Dans la dernière partie du chapitre, "Mais vive la fraternité !" Dostoïevski répète ses propos sur ce à quoi il sert « - on voit ici que la religiosité de l'écrivain n'est pas du tout la raison de son aversion pour les juifs, comme on le croit généralement, bien au contraire: étant un chrétien respectable, il prône un attitude envers ce peuple, pour l'égalisation de ses droits, malgré les conséquences. Dostoïevski, par considérations chrétiennes et humaines, proclame l'idée d'une fraternité russo-juive (""), dit qu'il n'y a pas d'obstacles à traduire cette idée en réalité de la part des Russes, mais ils en sont pleins de la part des Juifs - nous parlons du dégoût et de l'arrogance de l'attitude du peuple juif envers les Russes et les autres nationalités. Ce n'est pas le Russe qui a plus de préjugés contre le Juif, mais ce dernier, le Juif est plus incapable de comprendre le russe que le Russe ne l'est du Juif.

Proclamant l'idée de la fraternité des peuples, Dostoïevski le souligne. En d'autres termes, les Russes ne sont pas contre la fraternité, ce sont les Juifs contre elle.

Et la « bible de l'antisémitisme russe » se termine par une question: combien même le meilleur des Juifs

Dostoïevski ne donne pas de réponse directe à cette question, mais l'idée même d'un statut en statut unissant tous les Juifs, dont il a tant parlé plus haut, témoigne de l'impossibilité de cette confrérie. Depuis quarante siècles d'existence, cette nation n'a pas appris à vivre en paix avec les autres nations. Depuis la publication du "Journal d'un écrivain" environ 140 ans - près d'un siècle et demi. Et rien n'a changé: ils manifestent encore cette incapacité à s'unir aux autres peuples.

Ainsi, nous voyons que Dostoïevski, étant un écrivain et un publiciste de talent, donne une description psychologique incroyablement précise du peuple juif. Il n'y a pas de contradictions dans son raisonnement sur la « question juive »; au contraire, il est très logique et cohérent dans ses vues.
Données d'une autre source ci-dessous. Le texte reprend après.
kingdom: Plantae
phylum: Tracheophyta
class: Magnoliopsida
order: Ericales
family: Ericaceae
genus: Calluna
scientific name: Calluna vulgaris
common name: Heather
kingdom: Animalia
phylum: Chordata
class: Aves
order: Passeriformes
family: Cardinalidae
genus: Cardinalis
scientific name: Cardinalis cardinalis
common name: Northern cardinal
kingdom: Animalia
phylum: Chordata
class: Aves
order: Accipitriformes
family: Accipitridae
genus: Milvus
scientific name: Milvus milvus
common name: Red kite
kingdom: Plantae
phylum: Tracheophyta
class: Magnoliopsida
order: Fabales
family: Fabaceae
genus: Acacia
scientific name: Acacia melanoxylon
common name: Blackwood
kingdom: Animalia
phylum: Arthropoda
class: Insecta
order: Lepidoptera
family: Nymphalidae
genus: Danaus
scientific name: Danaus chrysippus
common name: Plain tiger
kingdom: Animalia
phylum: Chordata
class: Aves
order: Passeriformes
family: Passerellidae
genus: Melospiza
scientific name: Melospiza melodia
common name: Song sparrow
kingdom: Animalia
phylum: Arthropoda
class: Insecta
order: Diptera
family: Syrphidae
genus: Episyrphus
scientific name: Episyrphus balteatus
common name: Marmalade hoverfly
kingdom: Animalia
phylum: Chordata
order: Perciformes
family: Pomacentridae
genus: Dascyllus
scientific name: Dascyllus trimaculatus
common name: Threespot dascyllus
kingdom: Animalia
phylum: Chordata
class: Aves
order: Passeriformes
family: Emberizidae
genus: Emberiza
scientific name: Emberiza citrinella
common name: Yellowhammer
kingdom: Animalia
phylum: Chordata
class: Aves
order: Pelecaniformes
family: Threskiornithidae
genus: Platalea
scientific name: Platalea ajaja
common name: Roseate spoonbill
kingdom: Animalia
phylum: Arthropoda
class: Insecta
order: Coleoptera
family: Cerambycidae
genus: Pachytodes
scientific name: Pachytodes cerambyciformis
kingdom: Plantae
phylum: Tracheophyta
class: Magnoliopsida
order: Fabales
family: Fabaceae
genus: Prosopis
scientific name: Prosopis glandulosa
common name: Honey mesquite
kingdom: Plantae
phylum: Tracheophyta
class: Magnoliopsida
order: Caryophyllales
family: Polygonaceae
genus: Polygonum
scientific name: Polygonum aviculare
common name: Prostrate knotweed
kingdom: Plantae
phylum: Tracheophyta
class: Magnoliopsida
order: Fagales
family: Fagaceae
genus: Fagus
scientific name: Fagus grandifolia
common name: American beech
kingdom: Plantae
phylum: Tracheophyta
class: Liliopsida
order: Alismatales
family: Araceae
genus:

Il est totalement faux de croire que l'antipathie de l'écrivain envers le peuple juif a une origine religieuse: Dostoïevski a des revendications très spécifiques contre les « Juifs », et ces revendications découlent de certaines caractéristiques du caractère national, qui, à son tour, est conditionné par statut en statut.

Ainsi, nous pouvons conclure que tous les arguments des Grossmanov et Gourevitch concernant les vues de Dostoïevski sur la « question juive » sont absolument indéfendables.